====== Extracted text

Dataset characteristics are a way to add an additional dimension to variables (in addition to the time dimension used for time series). For example the different wavelengths for measured for aerosol_light scattering can be seen as an additional dimension for those measurements. Other examples are the particle diameter fro particle_number_size_distribution, or the different inlet heights for tower measurements.
Nasa Ames 1001 (the base for EBAS Nasa Ames) does not directly support additional dimensions. In case of writing the data to Nasa Ames, the additional dimensions are written to as single variables (as in the data model), each with a special metadata element encoding the respective dimension extent.
Other formats like NetCDF or the OPeNDP data model supports multidimensional variables. So when such data are written to NetCDF for exaple, the variables with different values for such a dimension are all written to a single variable with an additional dimension.
Multiple dimensions can be added, as for example with cloud condensation nucleus measurements when measuring CCN concentration as function of supersaturation and particle diameter (see https://ebas-submit.nilu.no/Submit-Data/Data-Reporting/Templates/Category/Aerosol/Cloud-Condensation-Nucleus-Counter/level2/CCN-concentration-as-function-of-supersaturation-and-particle-diameter)
When creating files with ebas-io the characteristics must of course be created. In the same way for reading files, the characteristics must be accessed and used to interpret the data.
Here we define a method for setting up the file object for writing. Define all needed global metadata and set up the time axis. Don't pay much attention to this, it's necessary, but out of scope for this exercise.
import datetime
from ebas.io.ebasmetadata import DatasetCharacteristicList
from nilutility.datetime_helper import DatetimeInterval
from nilutility.datatypes import DataObject
def setup_global_metadata(outfile):
outfile.metadata.revdate = datetime.datetime.utcnow()

============
====== Study material

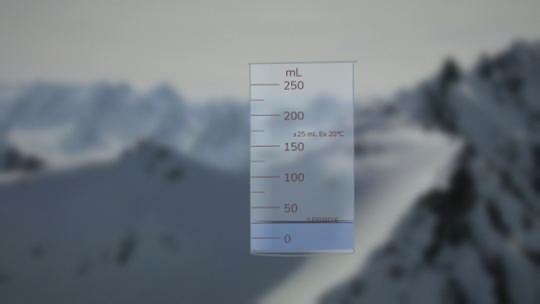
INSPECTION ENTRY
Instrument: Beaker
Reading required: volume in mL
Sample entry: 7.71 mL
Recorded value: 25 mL
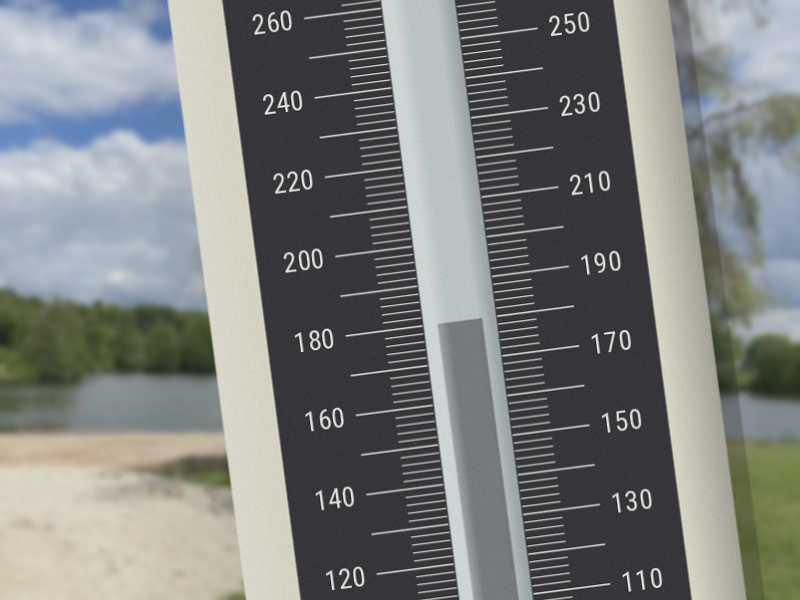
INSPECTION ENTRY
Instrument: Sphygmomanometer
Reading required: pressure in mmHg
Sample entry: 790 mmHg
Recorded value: 180 mmHg
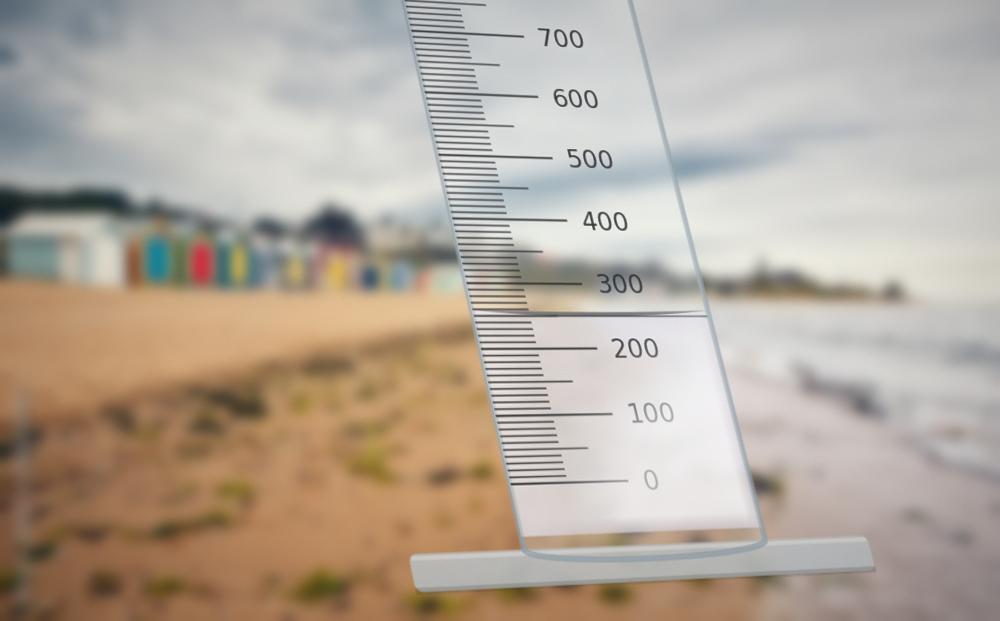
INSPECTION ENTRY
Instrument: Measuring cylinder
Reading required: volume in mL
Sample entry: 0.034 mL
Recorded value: 250 mL
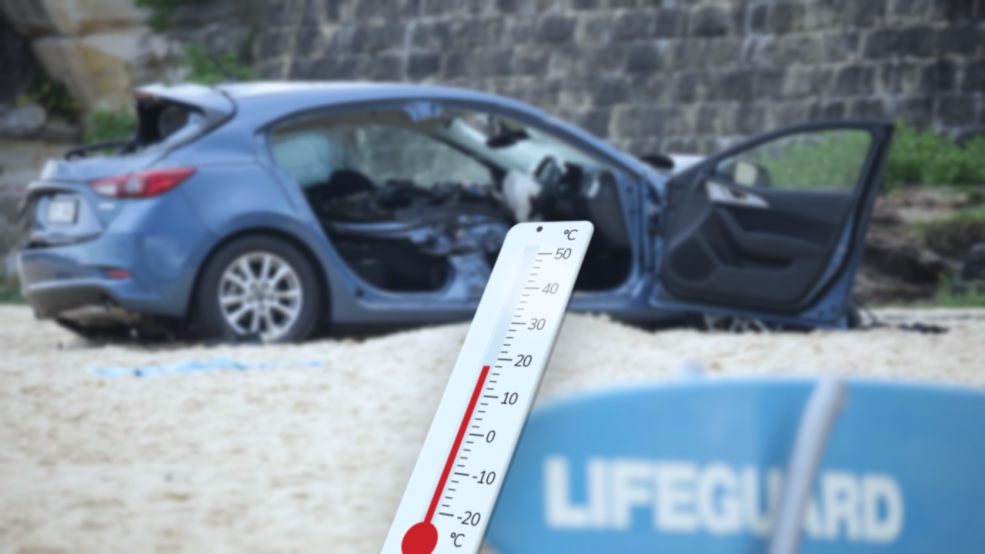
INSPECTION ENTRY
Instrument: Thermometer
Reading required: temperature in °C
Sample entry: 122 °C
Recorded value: 18 °C
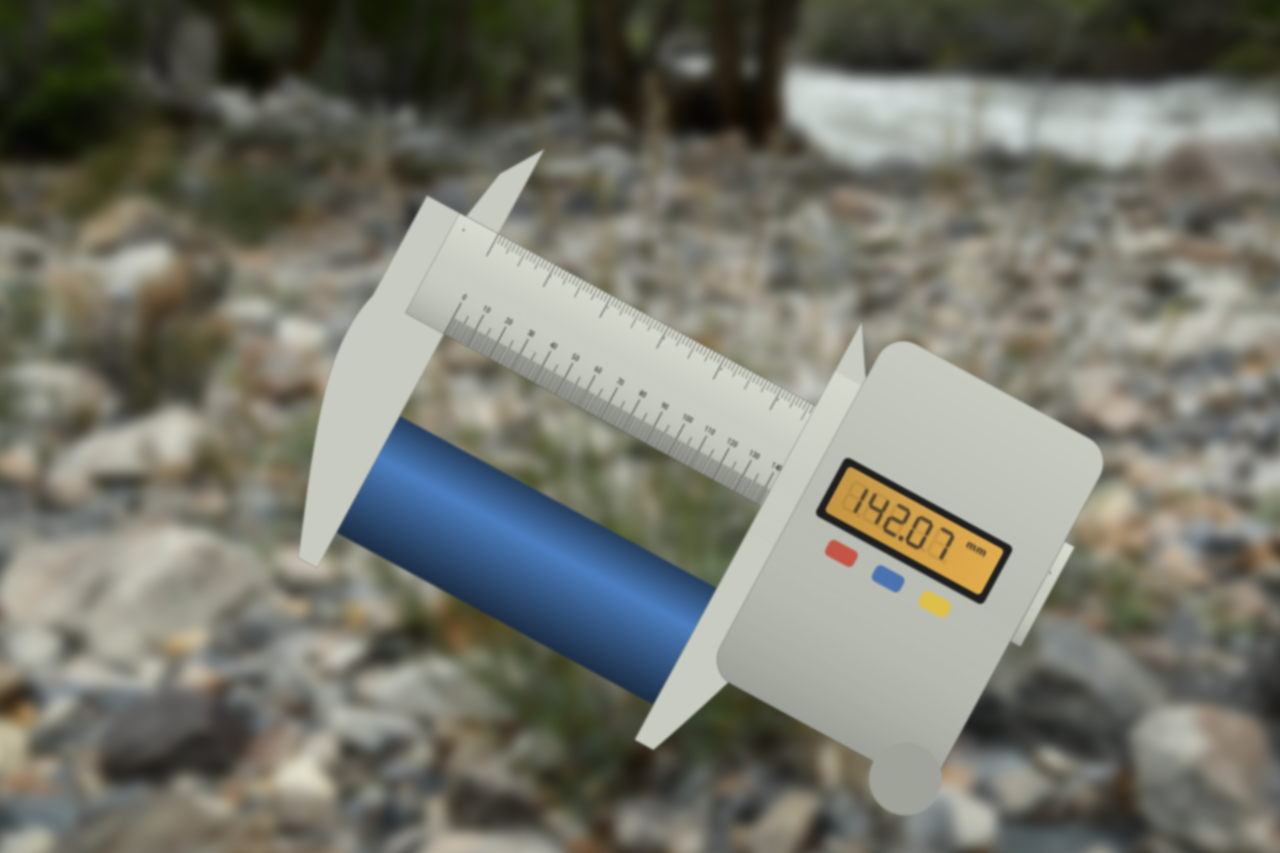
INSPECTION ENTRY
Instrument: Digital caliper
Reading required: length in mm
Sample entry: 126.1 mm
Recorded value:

============

* What is being asked
Pick up the page on EBAS dataset characteristics and ebas-io where it ends, and keep writing it.

* Expected output
outfile.metadata.datalevel = '2'
outfile.metadata.station_code ='NO0002R'
outfile.metadata.station_name = 'Birkenes II'
outfile.metadata.matrix = 'pm10'
outfile.metadata.lab_code = 'NO01L'
outfile.metadata.instr_type = 'filter_absorption_photometer'
outfile.metadata.instr_name = 'my_instrument'
outfile.metadata.method = 'NO01L_my_method'
outfile.metadata.reference_date = datetime.datetime(2020, 1, 1)
outfile.metadata.resolution = '1h'
outfile.metadata.projects = ['ACTRIS']
outfile.metadata.org = DataObject(
OR_CODE='NO01L',
OR_NAME='Norwegian Institute for Air Research',
OR_ACRONYM='NILU', OR_UNIT='Atmosphere and Climate Department',
OR_ADDR_LINE1='Instituttveien 18', OR_ADDR_LINE2=None,
OR_ADDR_ZIP='2007', OR_ADDR_CITY='Kjeller', OR_ADDR_COUNTRY='Norway'
)
outfile.metadata.originator.append(DataObject(
PS_LAST_NAME=u'Someone', PS_FIRST_NAME='Else',
PS_EMAIL='Someone@somewhere.no',
PS_ORG_NAME='Some nice Institute',
PS_ORG_ACR='WOW', PS_ORG_UNIT='Super interesting division',
PS_ADDR_LINE1='Street 18', PS_ADDR_LINE2=None,
PS_ADDR_ZIP='X-9999', PS_ADDR_CITY='Paradise',
PS_ADDR_COUNTRY='Norway',
PS_ORCID=None,
))
outfile.metadata.submitter.append(DataObject(
PS_LAST_NAME=u'Someone', PS_FIRST_NAME='Else',
PS_EMAIL='Someone@somewhere.no',
PS_ORG_NAME='Some nice Institute',
PS_ORG_ACR='WOW', PS_ORG_UNIT='Super interesting division',
PS_ADDR_LINE1='Street 18', PS_ADDR_LINE2=None,
PS_ADDR_ZIP='X-9999', PS_ADDR_CITY='Paradise',
PS_ADDR_COUNTRY='Norway',
PS_ORCID=None,
))
outfile.sample_times = [
DatetimeInterval(datetime.datetime(2020, 1, 1, 0, 0), datetime.datetime(2020, 1, 1, 1, 0)),
DatetimeInterval(datetime.datetime(2020, 1, 1, 1, 0), datetime.datetime(2020, 1, 1, 2, 0))
]
Here comes the interesting part: We set up some variables with characteristics (additional dimension). Specifically we add aerosol_absorption_coefficient in three different wavelengths.
Pay attention to the parts commented with ### ADD CHARACTERISTICS
def setup_variables(outfile):
# variable 1: aerosol_absorption_coefficient, 470 nm
values = [0.5566, None] # missing value is None!
flags = [[], [999]]
metadata = DataObject()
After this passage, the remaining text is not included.